Prevenção e denúncia

O Correio conversou com representantes de três empresas de ônibus, que declararam orientar os motoristas a prestar assistência às vítimas de importunação sexual. A Auto Viação Marechal, a Viação Pioneira e a São José informaram que, se algum caso for presenciado ou relatado a motoristas, eles são instruídos a prestar assistência imediata à vítima, além de acionar autoridades competentes, conduzindo o veículo até a delegacia mais próxima para registro de ocorrência. As empresas declararam ainda que todos os rodoviários passam por treinamentos para lidar com esse tipo de situação. No caso da Viação Marechal, a empresa informou que os veículos são monitorados por câmera.

Segurança

O vagão exclusivo para mulheres no Metrô-DF completou 10 anos em 1º de julho deste ano. Durante todo o horário de funcionamento, o primeiro vagão de todos os trens são destinados ao uso exclusivo de mulheres. O Metrô-DF opera diariamente com o máximo de 24 trens. A Companhia Metropolitana do Distrito Federal informa que realizou acordo de cooperação técnica entre a antiga Secretaria de Estado do Trabalho, Desenvolvimento Social, Mulheres, Igualdade Racial e Direitos Humanos e a Polícia Civil do Distrito Federal, que por meio da Delegacia de Atendimento à Mulher proporcionou esclarecimentos e conscientização dos empregados do Corpo de Segurança Operacional, por meio de cursos e palestras, para o melhor atendimento e acolhimento das vítimas de importunação sexual ou crimes relacionados.

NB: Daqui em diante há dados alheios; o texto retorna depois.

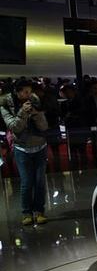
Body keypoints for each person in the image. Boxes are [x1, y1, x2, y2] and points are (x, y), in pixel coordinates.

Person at [0, 79, 49, 225]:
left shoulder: (34, 100)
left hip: (40, 146)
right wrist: (22, 112)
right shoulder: (5, 105)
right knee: (27, 182)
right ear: (17, 92)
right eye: (25, 92)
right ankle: (26, 212)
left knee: (40, 181)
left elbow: (44, 126)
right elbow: (14, 127)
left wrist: (36, 113)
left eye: (30, 91)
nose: (29, 94)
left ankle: (39, 211)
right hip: (22, 148)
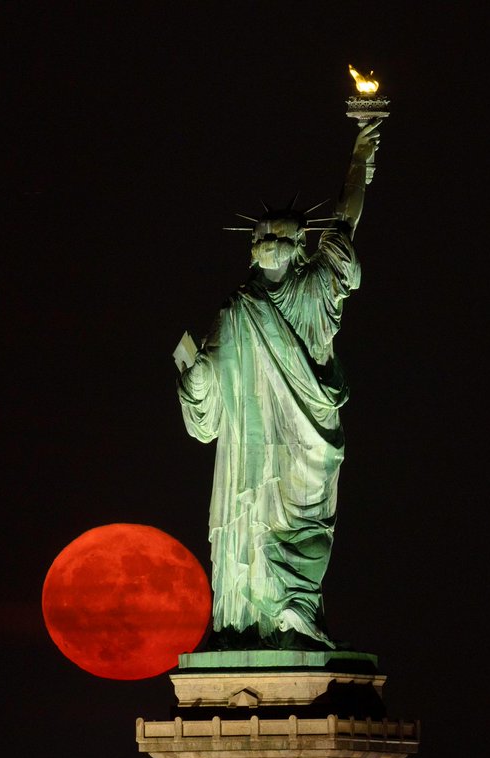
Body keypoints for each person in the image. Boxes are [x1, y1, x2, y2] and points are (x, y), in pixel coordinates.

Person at [176, 120, 382, 649]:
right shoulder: (235, 311)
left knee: (306, 523)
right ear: (251, 248)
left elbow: (345, 221)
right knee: (254, 518)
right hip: (251, 450)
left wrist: (362, 153)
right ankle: (256, 622)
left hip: (308, 435)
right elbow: (208, 404)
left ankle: (297, 608)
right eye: (262, 237)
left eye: (281, 237)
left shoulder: (316, 289)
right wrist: (194, 376)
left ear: (298, 247)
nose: (270, 243)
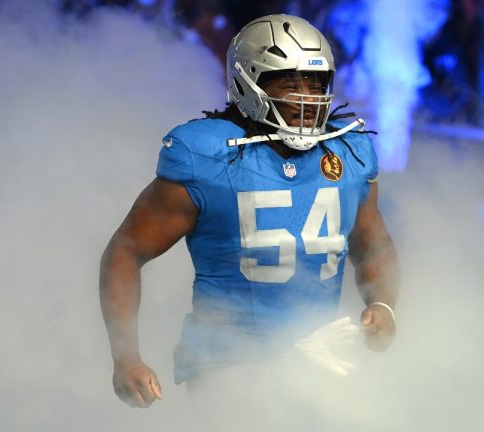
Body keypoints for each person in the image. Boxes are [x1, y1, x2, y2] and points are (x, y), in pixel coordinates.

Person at [99, 14, 398, 410]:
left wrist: (382, 304)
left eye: (315, 82)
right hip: (227, 359)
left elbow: (373, 242)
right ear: (248, 81)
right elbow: (126, 250)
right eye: (289, 82)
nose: (306, 96)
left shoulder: (348, 152)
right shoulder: (208, 155)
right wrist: (126, 356)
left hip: (318, 352)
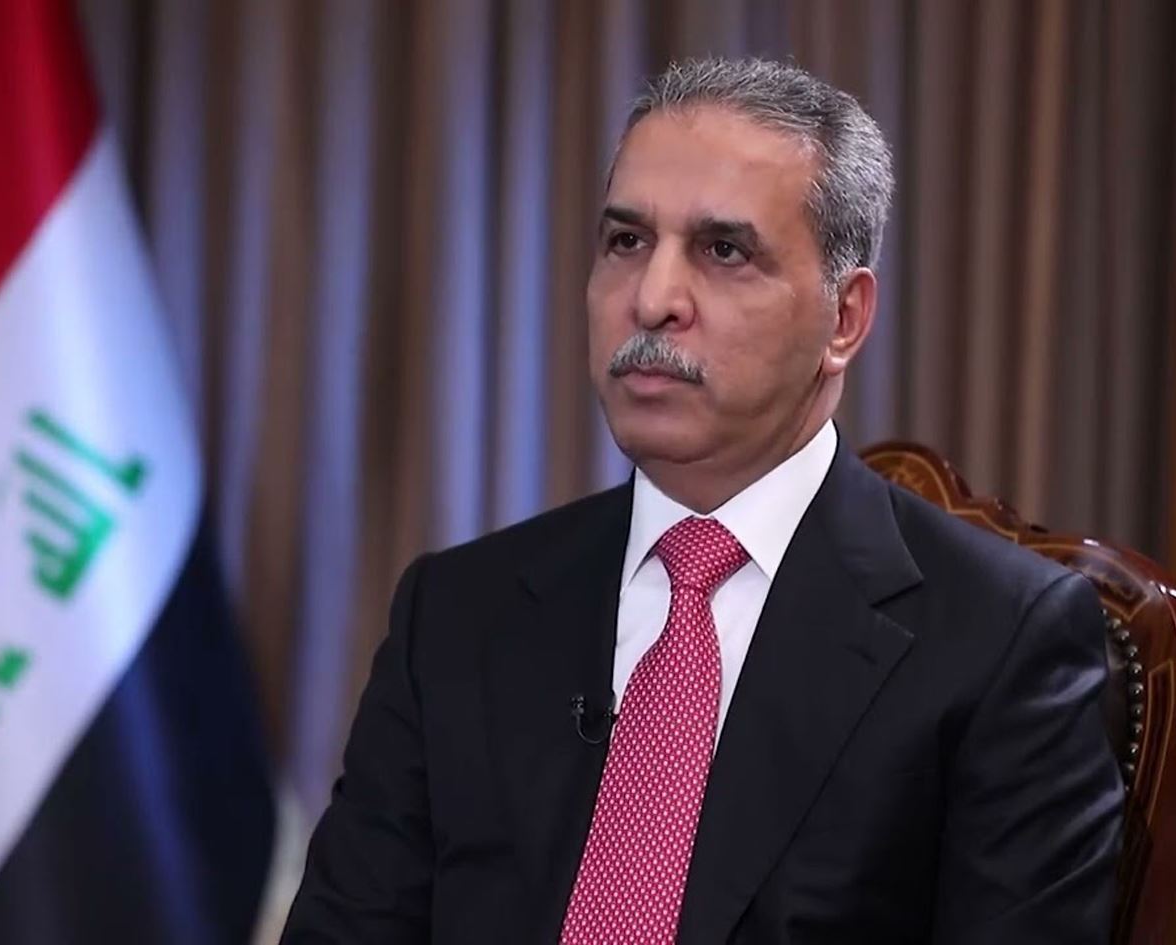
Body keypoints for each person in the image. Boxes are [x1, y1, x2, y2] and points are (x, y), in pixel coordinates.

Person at [282, 57, 1122, 944]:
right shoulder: (455, 613)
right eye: (626, 242)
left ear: (844, 319)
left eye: (724, 251)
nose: (652, 300)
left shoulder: (1000, 641)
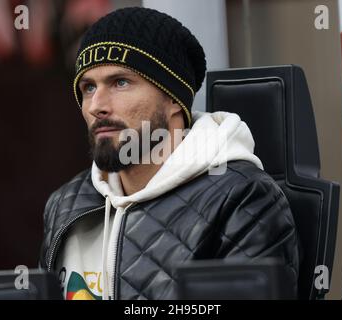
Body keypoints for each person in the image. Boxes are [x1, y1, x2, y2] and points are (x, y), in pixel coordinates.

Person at [39, 7, 300, 300]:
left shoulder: (244, 198)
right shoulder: (66, 203)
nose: (96, 105)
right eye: (88, 87)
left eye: (120, 82)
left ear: (174, 99)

Segundo a Semob, há também viagens exclusivas de ônibus do BRT para mulheres. O serviço é operado por meio da linha 2201, que realiza 16 viagens diárias, sendo oito de ida e oito de volta para o Gama e pela linha 2301, que realiza 20 viagens diárias, para Santa Maria, diariamente, nos momentos de pico. Os horários podem ser consultados no site dfnoponto.semob.df.gov.br.